Citizenship Versus Denizenship
The former is a citizen, the latter a…denizen?
One of the best lessons in citizenship I ever got came from sitting in on a lecture by Dr. John T. Swanson, Egyptologist, classicist and associate provost at American University in Cairo.
John described the way that Greek citizen soldiers–hoplites–fought during the Archaic and Classical periods (ca. 750–350 BC) in a formation called the phalanx. The hoplites would line up in ranks in close order and lock their shields together, while the first few ranks of soldiers would project their spears out over the first rank of shields. The hoplites thus presented to the enemy a shield wall with a mass of spear points projecting from it, which made frontal assaults against the phalynx difficult.
John pointed out that the structure of the hoplite shields was such that they partially covered the soldier holding them, but also the weapon-holding arm of the next soldier in the formation. Safety required close cooperation and the complete assurance that no man in the phalynx would cut and run.
Citizenship thus required intense loyalty to one another. Your ability to rely on your fellow citizens was thus a matter of life and death.
Citizenship was, of course, gendered. Only adult men could be citizens and enjoy the rights–and fulfill the responsibilities–that came with citizenship.
This concept of citizenship became incorporated into 18th and 19th century concepts of the nation state.
For most of the Twentieth Century political and legal scholarship has been dominated by the “liberal-democratic conception of citizenship.” In this model, national citizenship affords legal equality and protection to all citizens who reside within a national territory.

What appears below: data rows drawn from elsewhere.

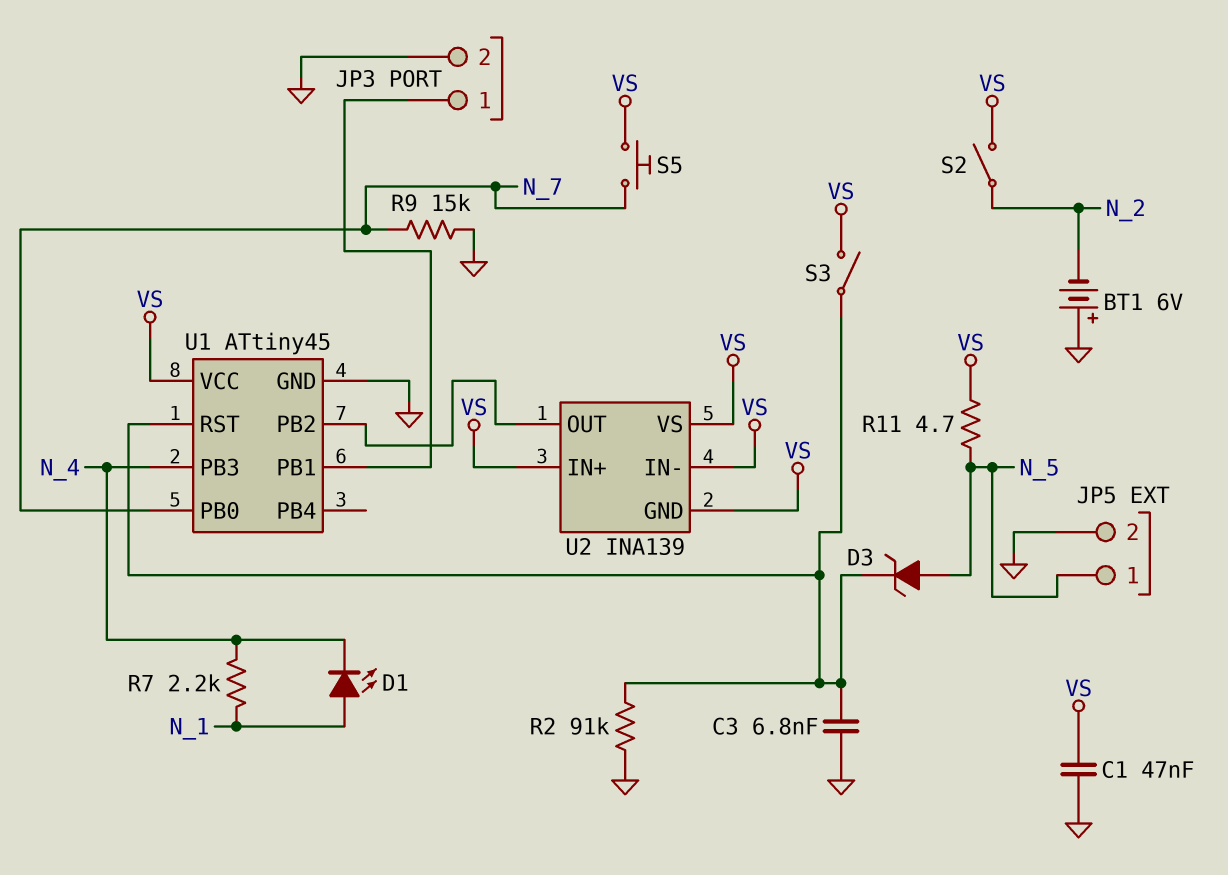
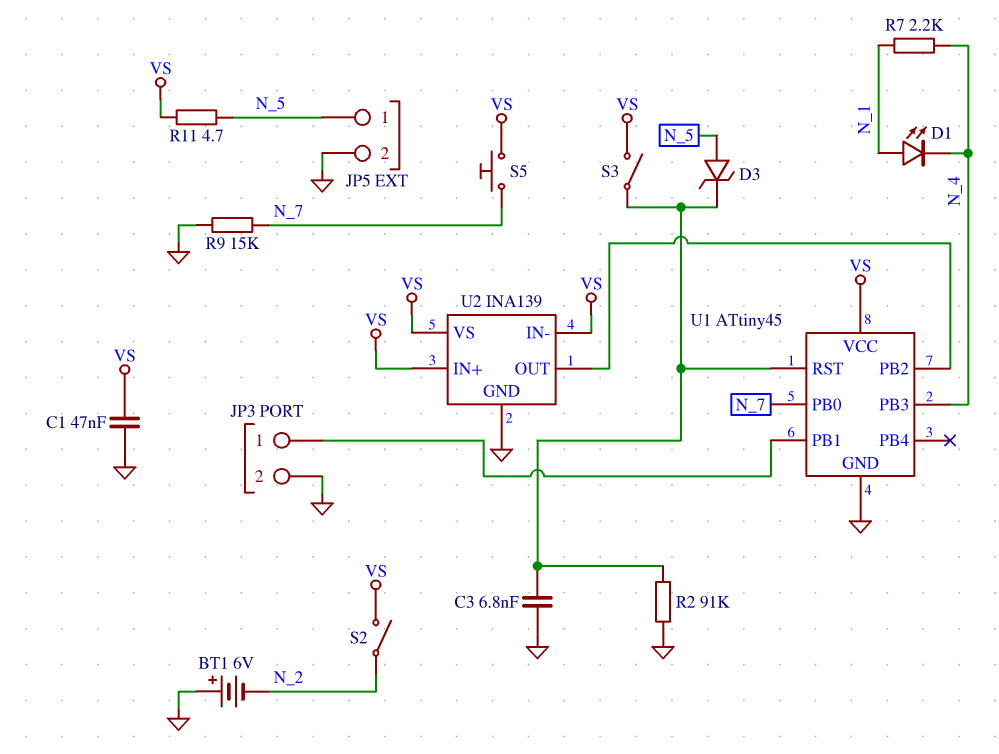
U2 pin GND: VS -> GND

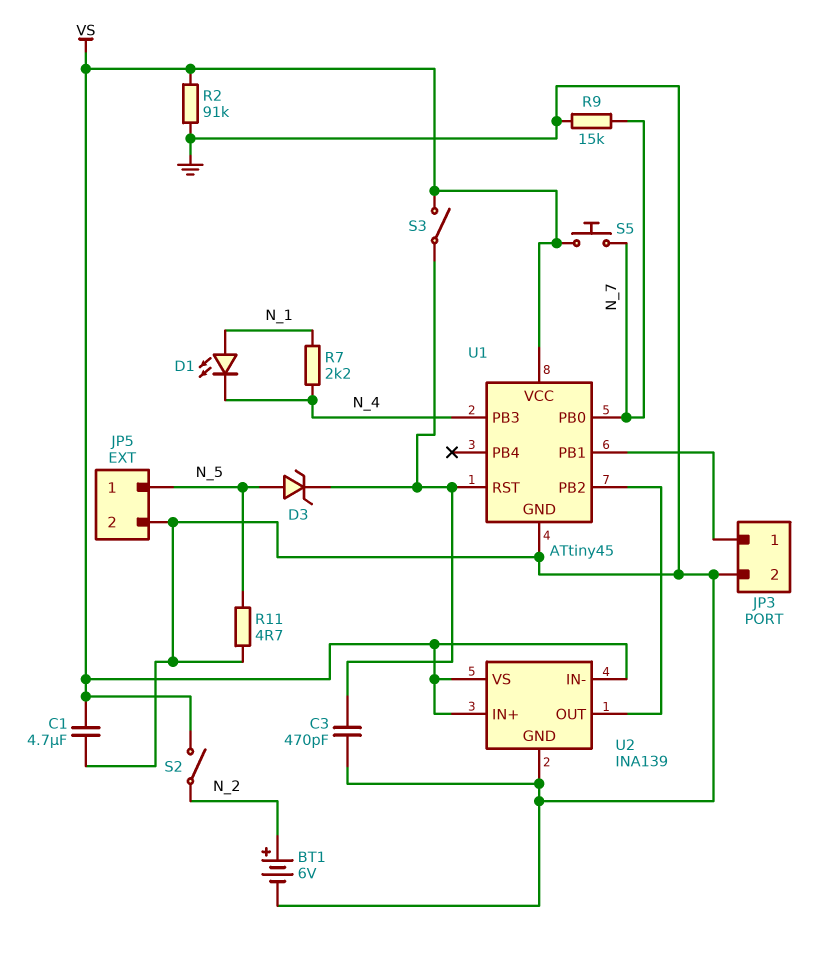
BT1: 6V (plus GND, minus N_2) -> 6V (plus N_2, minus GND)
C1: 47nF (GND, VS) -> 4.7uF (GND, VS)
C3: 6.8nF (GND, U1/RST) -> 470pF (GND, U1/RST)
R2: 91k (GND, U1/RST) -> 91k (GND, VS)
R11: 4.7 (N_5, VS) -> 4.7 (GND, N_5)

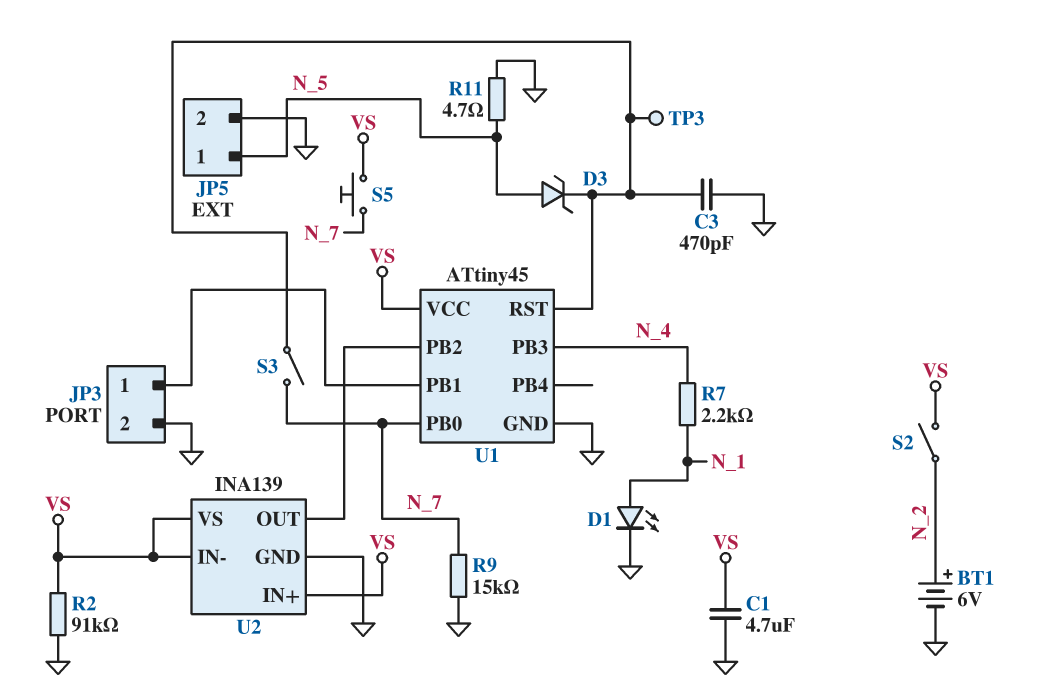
D1: LED (A N_1, K N_4) -> LED (A N_1, K GND)
S3: switch (U1/RST, VS) -> switch (N_7, U1/RST)
TP3: none -> test point (U1/RST)

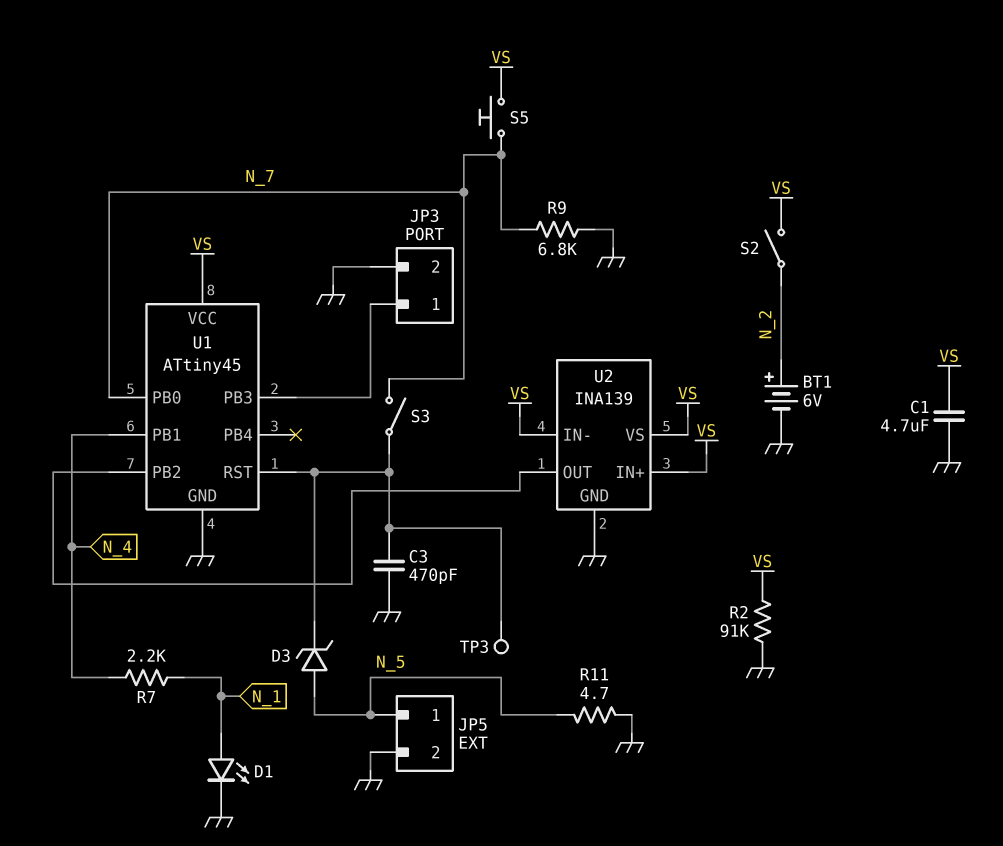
R9: 15k (GND, N_7) -> 6.8k (GND, N_7)
U1 pin PB1: JP3/1 -> N_4
U1 pin PB3: N_4 -> JP3/1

On the one hand, these citizens are granted equal access to civil, political and social rights. In exchange, however, these citizens are expected to meet particular obligations, such as paying taxes and showing loyalty and allegiance to the nation-state as a political community.
This particular conception of citizenship generally assumes a person is a citizen of only one nation-state.

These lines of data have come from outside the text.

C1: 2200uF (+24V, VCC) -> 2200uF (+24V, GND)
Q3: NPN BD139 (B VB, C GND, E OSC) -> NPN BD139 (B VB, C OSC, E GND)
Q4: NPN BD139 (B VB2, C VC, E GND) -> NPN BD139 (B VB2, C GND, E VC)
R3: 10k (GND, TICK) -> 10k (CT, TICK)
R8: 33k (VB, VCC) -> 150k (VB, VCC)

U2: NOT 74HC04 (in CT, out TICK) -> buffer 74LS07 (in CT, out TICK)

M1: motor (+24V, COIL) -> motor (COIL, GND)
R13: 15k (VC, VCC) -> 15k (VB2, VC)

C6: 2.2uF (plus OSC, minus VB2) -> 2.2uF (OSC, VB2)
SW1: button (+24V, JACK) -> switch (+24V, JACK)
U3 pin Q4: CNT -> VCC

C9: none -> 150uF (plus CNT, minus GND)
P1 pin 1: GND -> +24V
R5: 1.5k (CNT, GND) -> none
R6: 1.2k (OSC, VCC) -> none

In fact, of course, citizenship is, like all human cultural constructions, a symbolic tool whose exact meanings and uses are continually being negotiated and renegotiated. Much of the anthropology of citizenship has involved ethnographic descriptions of the meanings of citizenship at the margins, where it is being contested, challenged and negotiated.
In the public sphere, there is a lot of concern with this notion of citizenship being undermined by the processes we collectively gloss as globalization.
What, for example, of expatriates? I lived for five years in Egypt as an expatriate, without any intention of assuming the responsibilities of citizenship.
And what, for example, do we make of migrants who dwell in communities in which they do not wish to be members of the states in which they dwell?
And what of the many Egyptians I write about in Chapter Four of Connected in Cairo who struggle with notions of citizenship and identity as they attempt to create cosmopolitan class positions for themselves, often through travel to, and residency in, foreign countries?
So I was intrigued by a recent argument by James Rosbrook-Thompson that we need a broad notion of ‘denizenship’ to describe people–whether or not they are citizens in the formal sense (for example, second and third generation descendants of immigrants) who reject nationhood and its attendant dutiesand obligations.
In effect, denizens occupy the interstices of the liberal-democratic model of citizenship – the spaces opened up by the contradiction between the universal and the particular, the egalitarian and the statutory. But whereas some city dwellers have used this contradiction to bolster claims for their incorporation into the body politic, denizens do their utmost to resist degrees of entrance to citizenship. …[T]hey share spaces of the city with citizens who also possess this mind-set – a substantive notion of denizenship – in the case of the latter expressed by the pursuit of degrees of exit from national citizenship. Rather than call the bluff of the liberal fiction, those living in urban denizenia would prefer to be left out of the story altogether.
The distinction between citizen and denizen doesn’t actually explain anything. It just gives us a useful tool for broadly distinguishing between those who accept, and those who reject, the classic liberal notion of citizenship.
So we’ll still need ethnography. I remember many students from my days as a middle school teacher in Los Angeles who would describe themselves as”Mexican” or “Salvadoran” or “Korean” even though they had been born in the U.S. (and so had US citizenship) and may have never even visited their putative “homeland.” And Rosbrook-Thompson’s article is based on interviews with migrant communities in London–again including second and third generation individuals–who don’t see themselves as British.
Ethnographic study of the details of how people define themselves in relation to the nation-states within which they dwell will remain crucial for understanding how citizenship works on the ground.
Rosbrook-Thompson, James. 2015. ‘I’m local and foreign’: Belonging, the city and the case for denizenship. Urban Studies 52(9): 1615-1630.